這份作業我們會使用詐欺郵件的文本資料來作為清洗與處理的操作。
[資料集](https://www.kaggle.com/rtatman/fraudulent-email-corpus/data#)

### 讀入資料文本
因原始文本較大，先使用部份擷取的**sample_emails.txt**來進行練習

In [160]:
#讀取文本資料
import re
with open('sample_emails.txt','r') as sample_corpus :
    txt = sample_corpus.read()

### 讀取寄件者資訊
觀察文本資料可以發現, 寄件者資訊都符合以下格式

`From: <收件者姓名> <收件者電子郵件>`

In [161]:
pattern = r"From: .*"
match = re.findall(pattern,txt)
match

['From: "MR. JAMES NGOLA." <james_ngola2002@maktoob.com>',
 'From: "Mr. Ben Suleman" <bensul2004nng@spinfinder.com>',
 'From: "PRINCE OBONG ELEME" <obong_715@epatra.com>']

### 只讀取寄件者姓名

In [162]:
pattern = r"From:\s\"(.*)\""
match = re.findall(pattern,txt)
match

['MR. JAMES NGOLA.', 'Mr.

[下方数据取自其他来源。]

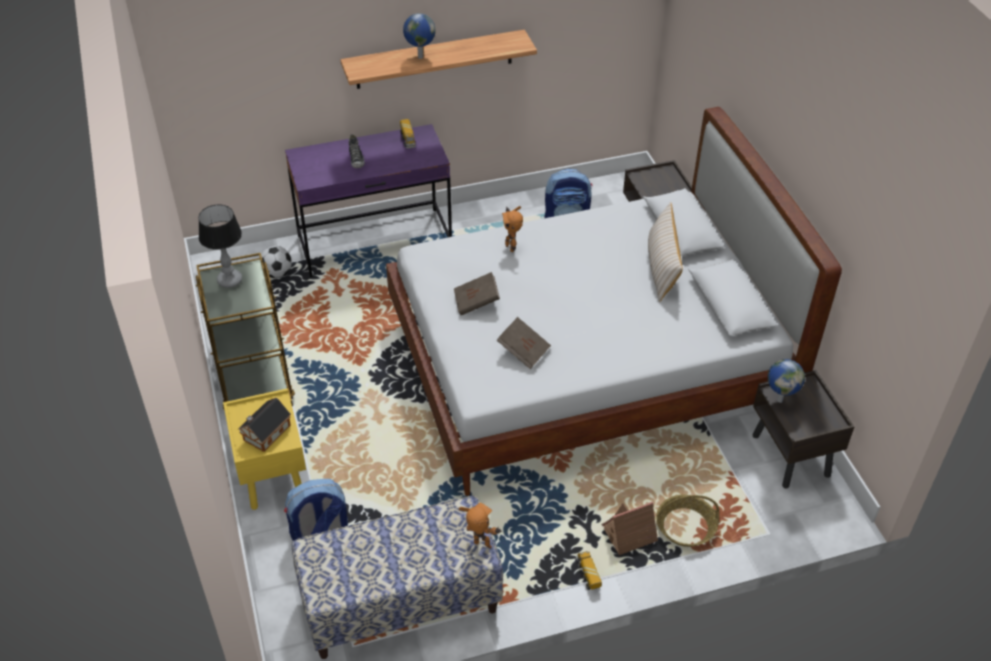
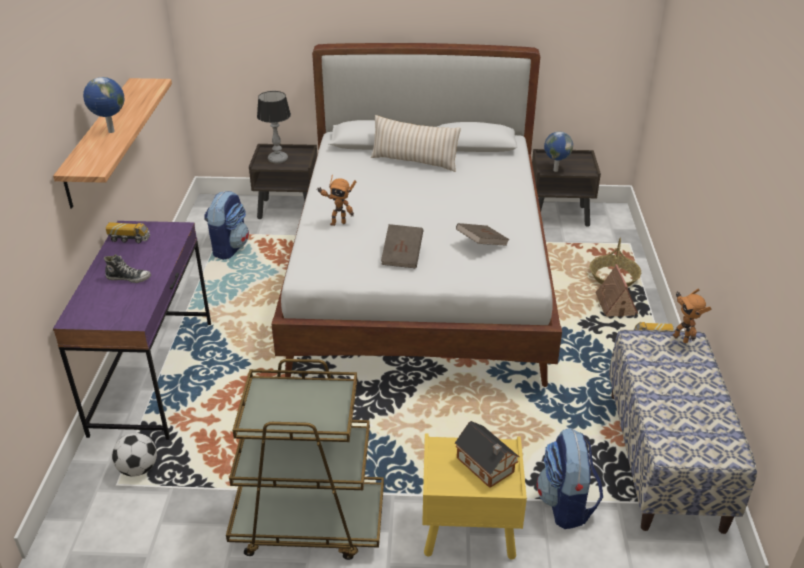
camera: 70 degrees left, 10 degrees down
(229, 281) = (275, 409): table lamp -> table lamp (278, 159)
(481, 547) = (681, 338): toy robot -> toy robot turned 75 degrees counterclockwise

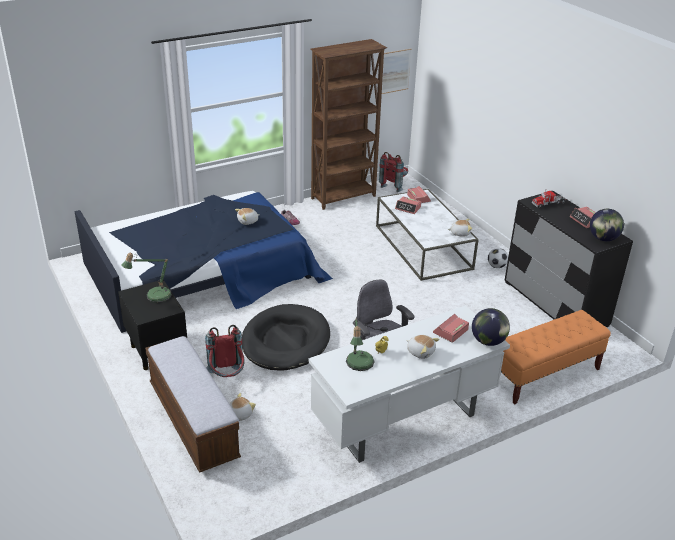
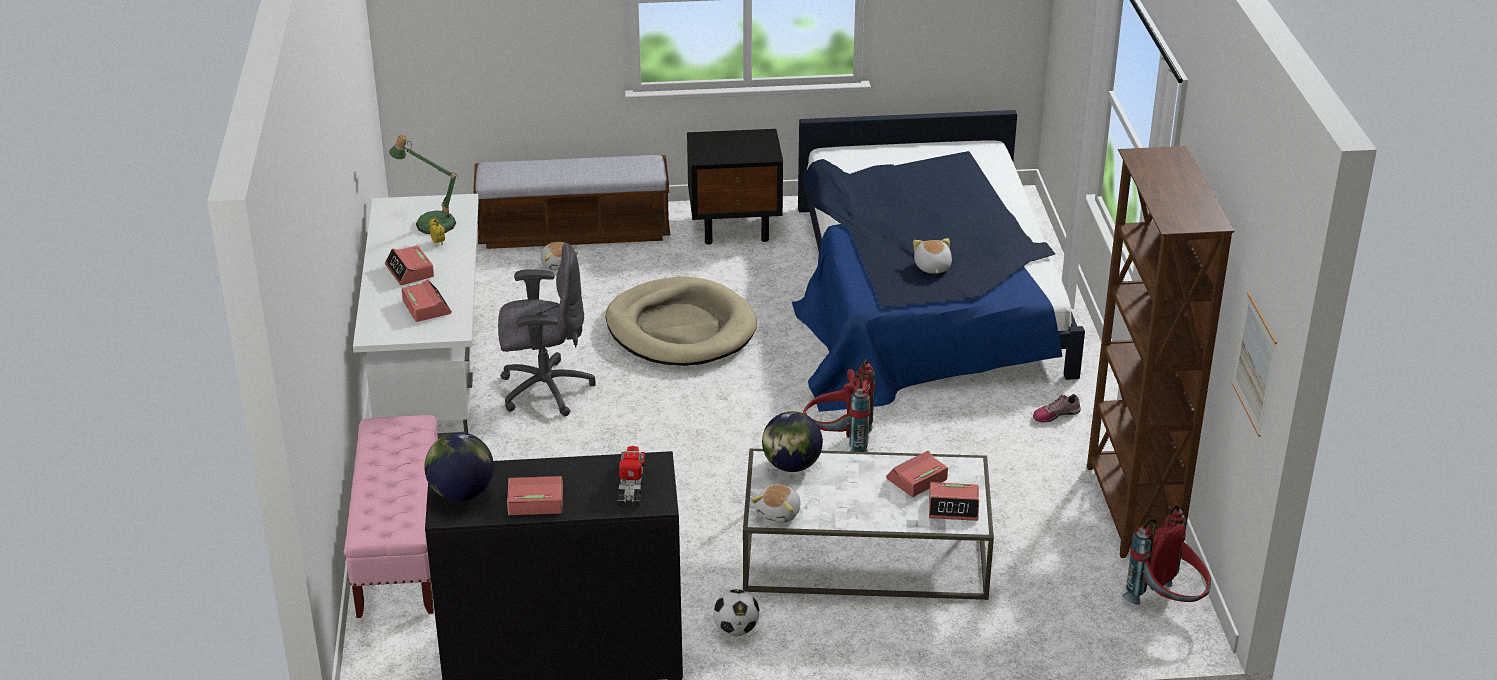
camera: 115 degrees right, 0 degrees up
(154, 296) = (743, 149): table lamp -> none
(227, 377) = (637, 268): red backpack -> red backpack (839, 442)
(285, 341) = (680, 329): black dog bed -> beige dog bed
(420, 352) = (410, 271): plush toy -> alarm clock
(488, 341) = (376, 330): globe -> globe (791, 465)
(544, 375) = (400, 549): orange bench -> pink bench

Ben Suleman', 'PRINCE OBONG ELEME']

### 只讀取寄件者電子信箱

In [163]:
pattern = r"From:.*\<(.*)\>"
match = re.findall(pattern,txt)
match

['james_ngola2002@maktoob.com',
 'bensul2004nng@spinfinder.com',
 'obong_715@epatra.com']

### 只讀取電子信箱中的寄件機構資訊
ex: james_ngola2002@maktoob.com --> 取maktoob

In [164]:
pattern = r"From:.*\@(\w+).com>"
match = re.finditer(pattern,txt)
for ma in match:
    print(f'Match text: {ma.group(1)}',end='\n') #使用.group() or .group(0)返回配對的字串

Match text: maktoob
Match text: spinfinder
Match text: epatra


### 結合上面的配對方式, 將寄件者的帳號與機構訊返回
ex: james_ngola2002@maktoob.com --> [james_ngola2002, maktoob]

In [165]:
pattern = r"From:.*<(\w+)\@(\w+).com>"
match = re.finditer(pattern,txt)
for ma in match:
    print(f'Match text: {ma.group(1)}') #使用.group() or .group(0)返回配對的字串
    print(f'Match text: {ma.group(2)}')
    print('\n----分隔線----')

Match text: james_ngola2002
Match text: maktoob

----分隔線----
Match text: bensul2004nng
Match text: spinfinder

----分隔線----
Match text: obong_715
Match text: epatra

----分隔線----


### 使用正規表達式對email資料進行處理
這裡我們會使用到python其他的套件協助處理(ex: pandas, email, etc)，這裡我們只需要專注在正規表達式上即可，其他的套件是方便我們整理與處理資料。

### 讀取與切分Email
讀入的email為一個長字串，利用正規表達式切割讀入的資料成一封一封的email，並將結果以list表示。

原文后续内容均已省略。